Rain has fallen relentlessly the past few months in Santa Cruz County, but today a break occurred allowing the sun to come out, and I emerged into my backyard’s delicious light. Looking up at the billowing clouds, I rested in the afternoon’s quietness, reveled in the creek’s soft rumpling as it moved through the redwoods down the road. Ill with a cold, I had no plans but to take in the day. “The Sabbath is the presence of God in the world, open to the soul of man,” writes Abraham Joshua Heschel. “God is not in things of space, but in moments of time.” Time is a temple, an experience to savor and relish. Today I felt enfolded in this truth.
On a recent trip to Hawaii, my husband and I connected with friends–walking, sitting, absorbing life. We arrived without any set plans. We simply wanted to be present with our friends and the world they inhabit. While there, we ventured out into the landscape, absorbing its fabulous diversity. Hawaii is a world different from where I live, and the difference is a delight.

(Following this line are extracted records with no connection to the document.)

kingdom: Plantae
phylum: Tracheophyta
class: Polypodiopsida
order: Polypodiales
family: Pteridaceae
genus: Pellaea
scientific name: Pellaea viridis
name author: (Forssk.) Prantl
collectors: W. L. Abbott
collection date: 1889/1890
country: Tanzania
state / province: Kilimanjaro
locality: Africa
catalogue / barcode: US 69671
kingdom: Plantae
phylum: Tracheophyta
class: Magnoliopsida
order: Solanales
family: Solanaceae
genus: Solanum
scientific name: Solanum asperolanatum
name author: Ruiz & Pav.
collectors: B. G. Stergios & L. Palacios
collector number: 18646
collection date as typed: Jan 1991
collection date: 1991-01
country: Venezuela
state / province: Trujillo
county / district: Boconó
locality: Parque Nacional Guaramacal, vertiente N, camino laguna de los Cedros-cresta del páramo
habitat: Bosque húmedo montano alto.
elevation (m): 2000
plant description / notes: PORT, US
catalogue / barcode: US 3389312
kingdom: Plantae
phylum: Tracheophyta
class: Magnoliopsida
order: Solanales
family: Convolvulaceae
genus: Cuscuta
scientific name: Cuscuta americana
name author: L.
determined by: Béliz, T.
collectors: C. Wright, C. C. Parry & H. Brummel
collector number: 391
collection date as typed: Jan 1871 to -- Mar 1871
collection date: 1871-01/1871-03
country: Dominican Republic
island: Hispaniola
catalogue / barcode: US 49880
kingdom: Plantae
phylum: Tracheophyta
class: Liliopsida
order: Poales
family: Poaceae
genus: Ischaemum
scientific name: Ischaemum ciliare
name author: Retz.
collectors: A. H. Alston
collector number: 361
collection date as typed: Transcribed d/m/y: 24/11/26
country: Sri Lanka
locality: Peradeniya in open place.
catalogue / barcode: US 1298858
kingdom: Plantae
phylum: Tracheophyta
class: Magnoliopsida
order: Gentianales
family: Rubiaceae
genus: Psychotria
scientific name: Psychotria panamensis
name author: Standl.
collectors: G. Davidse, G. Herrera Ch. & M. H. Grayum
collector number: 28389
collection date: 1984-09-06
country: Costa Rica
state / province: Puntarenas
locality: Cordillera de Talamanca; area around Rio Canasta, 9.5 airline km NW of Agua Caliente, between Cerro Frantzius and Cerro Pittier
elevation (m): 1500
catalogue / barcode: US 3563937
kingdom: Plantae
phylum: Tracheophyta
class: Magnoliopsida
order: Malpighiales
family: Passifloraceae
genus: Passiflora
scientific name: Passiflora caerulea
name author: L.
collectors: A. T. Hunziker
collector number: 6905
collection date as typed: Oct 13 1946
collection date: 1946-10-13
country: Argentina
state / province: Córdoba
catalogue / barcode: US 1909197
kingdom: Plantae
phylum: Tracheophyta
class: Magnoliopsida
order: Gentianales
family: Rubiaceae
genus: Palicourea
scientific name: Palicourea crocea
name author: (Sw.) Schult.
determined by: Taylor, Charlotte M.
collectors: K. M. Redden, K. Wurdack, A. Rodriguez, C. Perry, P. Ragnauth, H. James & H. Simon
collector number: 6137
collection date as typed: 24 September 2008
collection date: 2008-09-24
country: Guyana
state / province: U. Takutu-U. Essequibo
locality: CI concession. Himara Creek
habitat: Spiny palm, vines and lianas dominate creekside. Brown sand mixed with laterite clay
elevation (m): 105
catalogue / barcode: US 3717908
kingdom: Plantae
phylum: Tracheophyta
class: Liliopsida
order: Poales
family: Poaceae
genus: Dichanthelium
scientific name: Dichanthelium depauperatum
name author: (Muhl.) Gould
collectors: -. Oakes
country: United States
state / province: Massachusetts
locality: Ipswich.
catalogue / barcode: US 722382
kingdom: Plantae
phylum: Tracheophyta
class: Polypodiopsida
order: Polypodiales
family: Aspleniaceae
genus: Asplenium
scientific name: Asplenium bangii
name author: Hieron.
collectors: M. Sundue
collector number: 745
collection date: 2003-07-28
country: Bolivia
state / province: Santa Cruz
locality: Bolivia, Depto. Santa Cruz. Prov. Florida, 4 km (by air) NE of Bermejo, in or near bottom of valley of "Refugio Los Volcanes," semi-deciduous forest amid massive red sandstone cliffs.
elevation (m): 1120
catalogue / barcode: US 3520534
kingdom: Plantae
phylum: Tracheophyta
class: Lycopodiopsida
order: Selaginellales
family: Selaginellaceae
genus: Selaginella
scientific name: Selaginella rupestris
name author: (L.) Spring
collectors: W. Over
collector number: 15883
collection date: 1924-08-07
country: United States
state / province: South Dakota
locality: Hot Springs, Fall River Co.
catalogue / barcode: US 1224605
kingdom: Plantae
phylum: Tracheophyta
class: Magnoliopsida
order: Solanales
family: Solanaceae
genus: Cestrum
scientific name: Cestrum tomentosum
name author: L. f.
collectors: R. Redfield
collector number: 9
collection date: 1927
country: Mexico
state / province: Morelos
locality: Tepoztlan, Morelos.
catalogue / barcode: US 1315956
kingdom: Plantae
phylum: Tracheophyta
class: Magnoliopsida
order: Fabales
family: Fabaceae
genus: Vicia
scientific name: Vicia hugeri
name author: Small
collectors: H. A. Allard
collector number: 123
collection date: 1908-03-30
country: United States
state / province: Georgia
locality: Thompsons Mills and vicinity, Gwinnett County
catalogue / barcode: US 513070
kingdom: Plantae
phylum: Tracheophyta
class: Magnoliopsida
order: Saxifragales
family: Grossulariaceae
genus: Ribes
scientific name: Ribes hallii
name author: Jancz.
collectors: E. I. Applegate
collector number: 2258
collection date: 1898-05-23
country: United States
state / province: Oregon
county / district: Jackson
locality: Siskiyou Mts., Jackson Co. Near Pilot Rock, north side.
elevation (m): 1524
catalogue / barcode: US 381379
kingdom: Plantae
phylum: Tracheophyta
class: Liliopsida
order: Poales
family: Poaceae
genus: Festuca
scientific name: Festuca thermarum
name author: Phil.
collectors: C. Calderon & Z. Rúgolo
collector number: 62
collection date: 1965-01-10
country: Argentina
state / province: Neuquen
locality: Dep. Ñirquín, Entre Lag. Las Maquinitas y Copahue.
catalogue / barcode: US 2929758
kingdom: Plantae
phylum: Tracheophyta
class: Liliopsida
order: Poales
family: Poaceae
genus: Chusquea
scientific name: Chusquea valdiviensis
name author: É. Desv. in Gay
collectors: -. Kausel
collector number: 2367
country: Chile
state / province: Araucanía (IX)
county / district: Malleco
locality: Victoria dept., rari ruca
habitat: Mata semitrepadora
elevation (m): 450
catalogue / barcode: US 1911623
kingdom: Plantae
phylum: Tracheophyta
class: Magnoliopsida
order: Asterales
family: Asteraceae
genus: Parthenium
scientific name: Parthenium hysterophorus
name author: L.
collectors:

Traditional Hawaiian society had defined roles for men and women. In traditional Hawaiian society, men cooked and farmed while women made art. Women and men ate in different locations, and inheritance was through matriarchal lines. Additionally, Hawaiians held an awareness of the mahu, those who identified themselves with both genders–someone in the middle.
In Hawaiian traditional culture, the idea of family goes back several generations. The physical family was part of the spiritual, timeless family. As depicted in the photo of the stone shrine above, Hawaiians honored family ancestors.
Traditional ways of thinking have eroded since the arrival of Westerners to the island, however. Because Hawaiians have highly adapted to Western culture and its way of thinking, restoring traditional ways is highly problematic. Nevertheless, learning something of Hawaiian’s traditional ways of organizing society helps me to view my own culture newly, to consider anew my relationship with family and friends, and to enter into an awareness of our spiritual connection.
Though I know little about my ancestors or their history, like members of traditional Hawaiian culture, I’m attracted to the idea of timeless connection beyond our physical bodies to the lives of those who came before us.
To understand a culture not your own takes attentive, receptive study over time. Though people may not be able to restore what was lost in the multitude of cultures that make up the world we now live in, we can listen attentively to voices other than our own and find ways we might move toward greater restitution with those around us. We don’t have to agree with everyone to value them, to give them love. We may not have answers or solutions for the hurt people and cultures have endured. Nevertheless, we can build bridges of beauty that can unite us in larger fields of compassion so we can enter into a place of being together.
One way I’ve begun this effort is by planting in my garden favorite flowers for family members and friends–iris, poppies, sunflowers, dahlias and more. Though there are differences of values and perspectives with family members, looking out at the flowers growing and blossoming in the garden, I can notice life unfolding in its various forms, connecting the flower to the person who chose it–a living reminder of the many and varied lives linked to mine.
“I am convinced that most people do not grow up,” says Maya Angelou, “… our real selves, the children inside, are still innocent and shy as magnolias.” Flowers touch the tender place in all of us where we are “shy as magnolias,” as Angelou describes. In the garden we can be alive together, planted in earth, recognizing our short lives and vulnerability as we take in the sun and rain. Without measuring one flower against the other, we can be together. Sometimes simply inhabiting time with one another, opening ourselves to its color can be enough.